That's it, it's locked in. That an all-new Dodge Viper is on the way was no secret - Chrysler confirmed it this time last year - but now it has a date: the 2012 New York Auto Show.
Speaking with the Viper Club of America magazine this week, Dodger SRT boss Ralph Gilles promised a Big Apple debut for the big snake in early April.
We can expect more details to filter down through leaks and teasers over the coming months, but what do we know right now?
Two years ago, it was rumoured that the new Viper would be the most exciting result of Chrysler moving under Fiat control, gaining a big back of Ferrari tricks and all of Maranello's know-how.

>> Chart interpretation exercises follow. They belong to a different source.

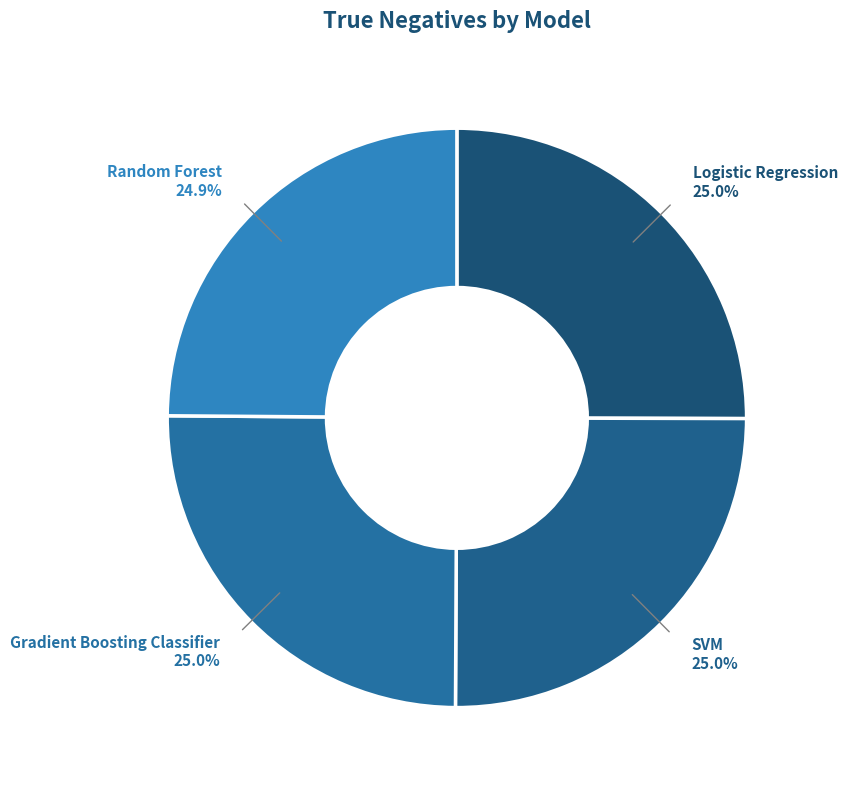

How many slices are in this pie chart?

4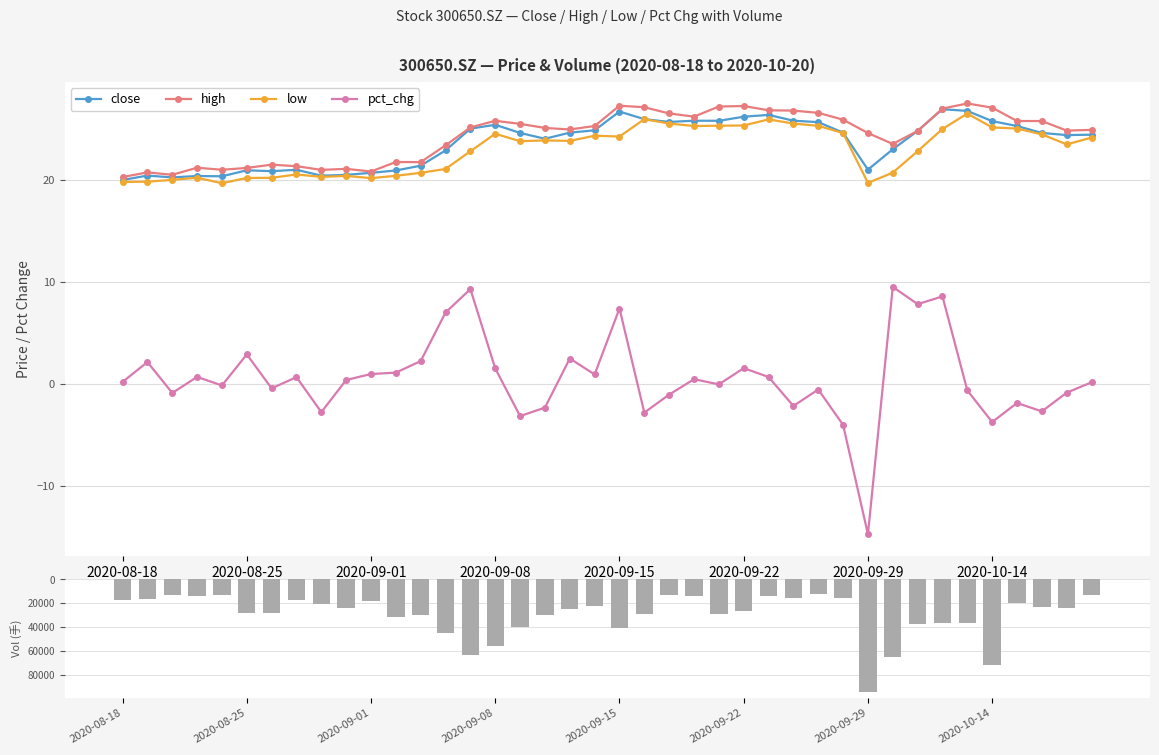

Where does the high series first go above 25?

14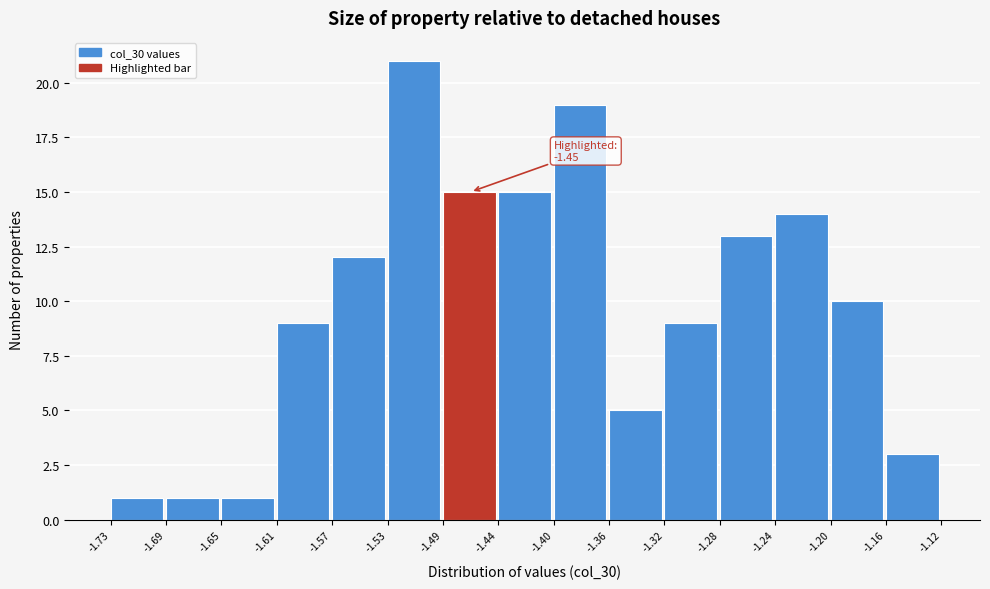

Which range on the x-axis has the tallest bar?

-1.53 to -1.49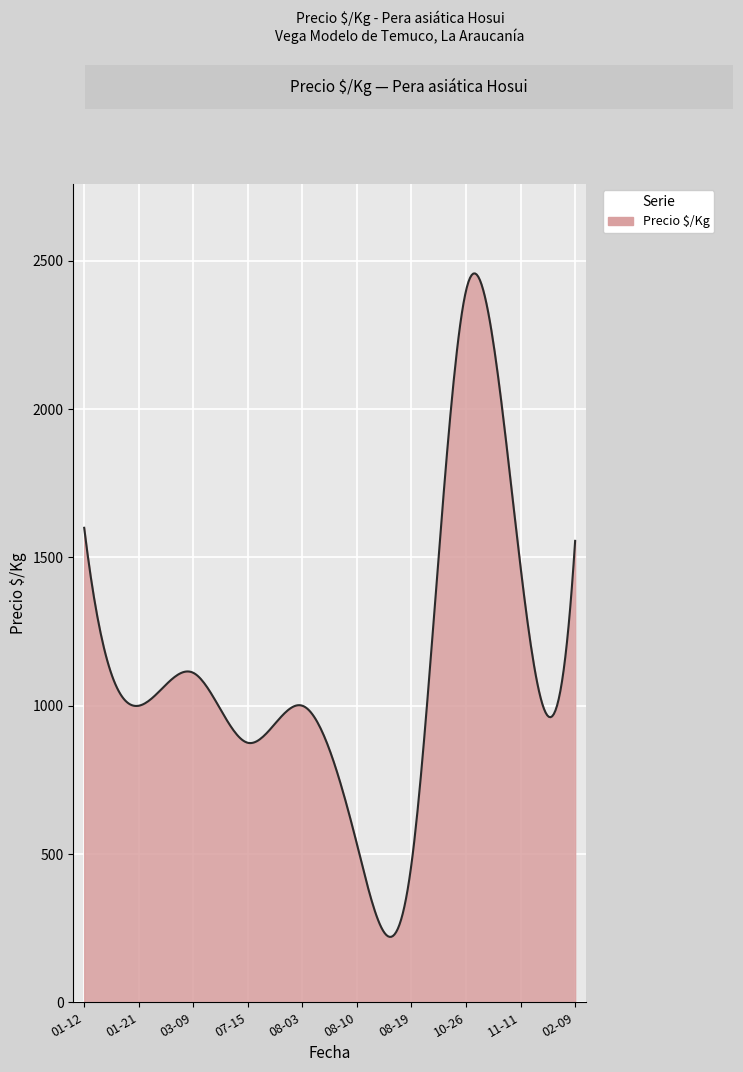

What is the difference between the maximum and minimum values?

2237.3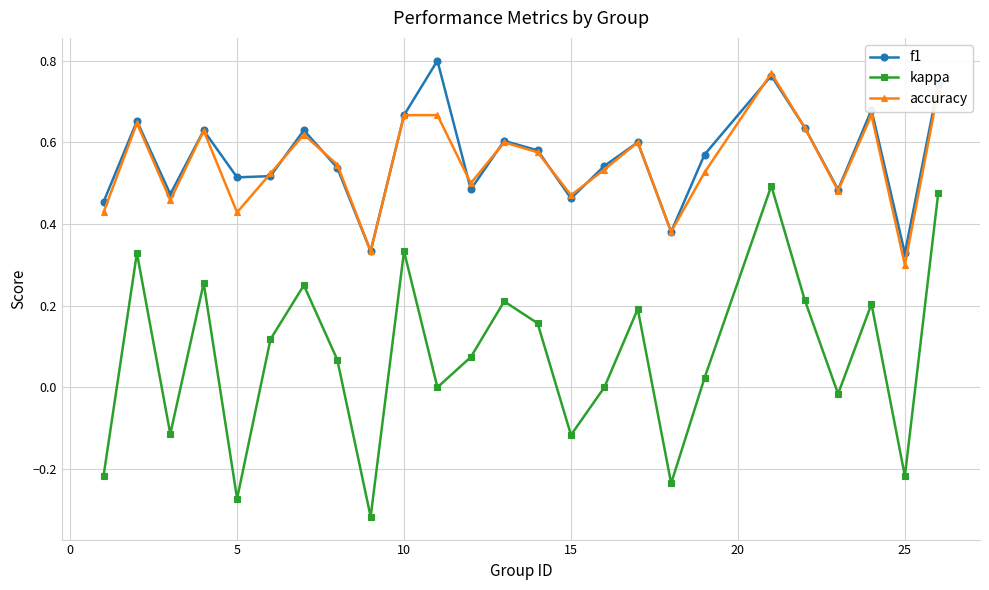

At how many categories does at least one series exceed 0?

25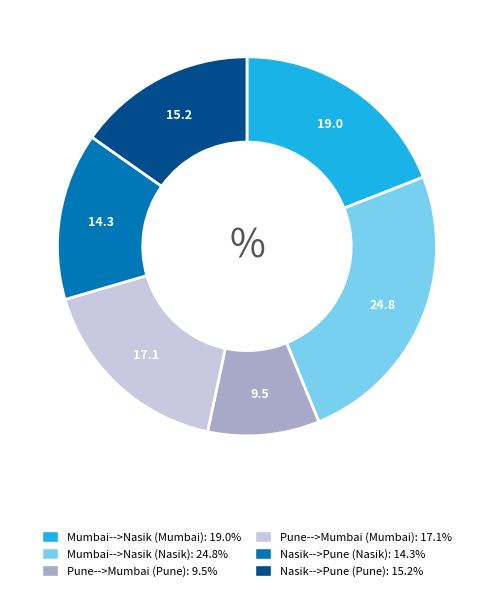

Does any single category account for the majority?

No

That report was debunked soon after, although it is likely that Fiat has ensured that the smiling snake has benefited from at least a few tips from the prancing horse.
In December last year, Giles confirmed that a new Viper would debut in 2012, promising "a more forgiving car."
"Fiat has an awesome ability to tune cars. I want the new Viper to be a more forgiving car to drive and accessible to more people. We've never had stability control on a high-performance car, which is about to happen on the new car," he told The Detroit Bureau.
Now, only one week ago, Giles' boss Reid Bigland told industry paper Automotive News that the new Viper will bring wider market appeal to the 'super muscle car', while retaining its image as a thrilling ride.
"It was a little crude in the past, and to a certain extent that was its appeal because you really needed to have your wits about you when you got behind the wheel to keep that thing on the road. And that thrill of driving a Viper was kind of unlike any other," Bigland told Automotive News.
"Those who were attracted to the Viper in the past will certainly be attracted to this new Viper. Guaranteed," he added.
For now, little else is known. Reports suggest that the new Viper will retain its 10-cylinder setup (as it should), although the brand has yet to offer any word on that front.
The new snake will likely pull some tricks from the Fiat catalogue, but we suspect the engineers at Chrysler will be eager to resist the temptation to stray too far from the car's "all-American" image.